SmartMedia and xD-Picture Cards
While other cards of the same "label capacity" come in slightly different sizes, the size of SmartMedia and xD is 1000 sectors multipled by powers of two, i.e. 16,000 sectors for 8MB cards, up to 4,096,000 sectors for 2GB cards. SmartMedia and xD can be mapped to C/16/32, but the cards use an appropriate partition start to move Cluster 2 to a multiple of 16kB. SmartMedia and xD from 32MB to 1GB also use cluster size of 16kB. Unlike other cards, these cards set the number of FAT 16 root directory entries to 256 instead of the default value 512, saving 8kB of space.

After reading and understanding the above observations, it should be obvious why memory cards should never be formatted outside a device that is specifically built to handle a certain memory card standard.

Odd Card Configurations

As shown above, CompactFlash Cards are the only card family without specific rules regarding formatting and cluster alignment. Most CF cards are not affected by unaligned clusters, but espacially SanDisk CF Cards seem to have controllers where unaligned clusters can cause a significant drop in write speed. But to make things even worse, there are cards that have standard formatting with unaligned clusters, and the controller is patched for best performance at the address of Cluster 2 for the factory formatting. Setting up a filesystem with clusters aligned to "regular" addresses will cause a drop of speed instead of an increase!

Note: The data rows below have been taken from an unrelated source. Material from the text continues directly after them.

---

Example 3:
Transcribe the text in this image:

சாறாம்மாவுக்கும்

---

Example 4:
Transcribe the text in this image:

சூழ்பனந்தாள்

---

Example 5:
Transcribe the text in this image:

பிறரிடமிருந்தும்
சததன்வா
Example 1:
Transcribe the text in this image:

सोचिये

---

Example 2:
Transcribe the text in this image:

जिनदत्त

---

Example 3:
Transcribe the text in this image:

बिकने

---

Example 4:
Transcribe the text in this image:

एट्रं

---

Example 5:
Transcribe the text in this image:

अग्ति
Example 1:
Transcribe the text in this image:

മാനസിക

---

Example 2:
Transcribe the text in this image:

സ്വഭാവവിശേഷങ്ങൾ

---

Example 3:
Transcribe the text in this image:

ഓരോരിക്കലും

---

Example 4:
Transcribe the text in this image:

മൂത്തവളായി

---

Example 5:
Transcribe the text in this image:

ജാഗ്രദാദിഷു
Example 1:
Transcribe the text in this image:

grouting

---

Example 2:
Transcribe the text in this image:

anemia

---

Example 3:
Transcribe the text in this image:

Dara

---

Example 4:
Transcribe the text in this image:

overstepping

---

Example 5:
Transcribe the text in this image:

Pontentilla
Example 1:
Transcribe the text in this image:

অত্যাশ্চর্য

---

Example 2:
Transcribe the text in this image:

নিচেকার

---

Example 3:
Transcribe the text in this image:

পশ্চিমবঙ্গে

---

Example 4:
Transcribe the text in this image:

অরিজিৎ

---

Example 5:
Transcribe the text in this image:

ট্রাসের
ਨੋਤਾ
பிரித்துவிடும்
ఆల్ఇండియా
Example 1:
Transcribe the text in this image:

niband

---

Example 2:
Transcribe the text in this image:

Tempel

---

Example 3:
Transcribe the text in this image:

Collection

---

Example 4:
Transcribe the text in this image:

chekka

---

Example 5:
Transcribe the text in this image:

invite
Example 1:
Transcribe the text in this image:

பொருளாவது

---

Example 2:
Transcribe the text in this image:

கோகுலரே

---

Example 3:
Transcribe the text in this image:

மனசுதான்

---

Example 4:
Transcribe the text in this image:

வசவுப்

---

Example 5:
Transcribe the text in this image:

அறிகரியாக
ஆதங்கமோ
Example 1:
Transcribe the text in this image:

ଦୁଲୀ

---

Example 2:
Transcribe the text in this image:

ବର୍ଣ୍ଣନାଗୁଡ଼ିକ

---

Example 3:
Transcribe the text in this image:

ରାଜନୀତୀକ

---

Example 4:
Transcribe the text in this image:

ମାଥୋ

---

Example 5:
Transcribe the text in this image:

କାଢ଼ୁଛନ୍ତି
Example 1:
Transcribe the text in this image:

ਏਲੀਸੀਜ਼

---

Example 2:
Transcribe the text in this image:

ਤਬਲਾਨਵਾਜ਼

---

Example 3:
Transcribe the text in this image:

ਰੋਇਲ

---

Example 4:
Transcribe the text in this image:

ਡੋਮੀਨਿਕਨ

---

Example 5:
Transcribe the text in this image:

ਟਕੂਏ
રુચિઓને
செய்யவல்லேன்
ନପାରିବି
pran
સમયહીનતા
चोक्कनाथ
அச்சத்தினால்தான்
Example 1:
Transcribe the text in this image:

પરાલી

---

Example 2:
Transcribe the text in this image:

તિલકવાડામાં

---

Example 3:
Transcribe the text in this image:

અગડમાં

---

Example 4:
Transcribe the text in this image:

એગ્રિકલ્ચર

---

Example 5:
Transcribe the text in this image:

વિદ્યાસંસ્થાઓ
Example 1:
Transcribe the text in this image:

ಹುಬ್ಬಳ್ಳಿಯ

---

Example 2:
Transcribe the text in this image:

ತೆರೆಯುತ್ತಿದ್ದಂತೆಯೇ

The following list is just a quick summary, more information on the actual speed will be added later...

SanDisk Extreme IV CF 4GB
My SanDisk Extreme IV CF 4GB shows best write performance with an offset of 1536 bytes at multiples of 2kB, i.e. addresses ending with 0x600 or 0xE00. With factory formatting, Cluster 2 is located at address 0xFFE00, which means that the controller was configured for this address.
SanDisk Extreme III CF 16GB
My SanDisk Extreme III CF 16GB shows best write performance with an offset of 0 at multiples of 32kB, i.e. addresses ending with 0x0000 or 0x8000. With factory formatting, Cluster 2 is located at address 0x3DCE00, which means that the card is slowed down.
SanDisk Extreme III CF 1GB
My SanDisk Extreme III CF 1GB shows best write performance with an offset of 1kB at multiples of 2kB, i.e. addresses ending with 0x400 or 0xC00. With factory formatting, Cluster 2 is located at address 0x49400, which means that the controller was configured for this address.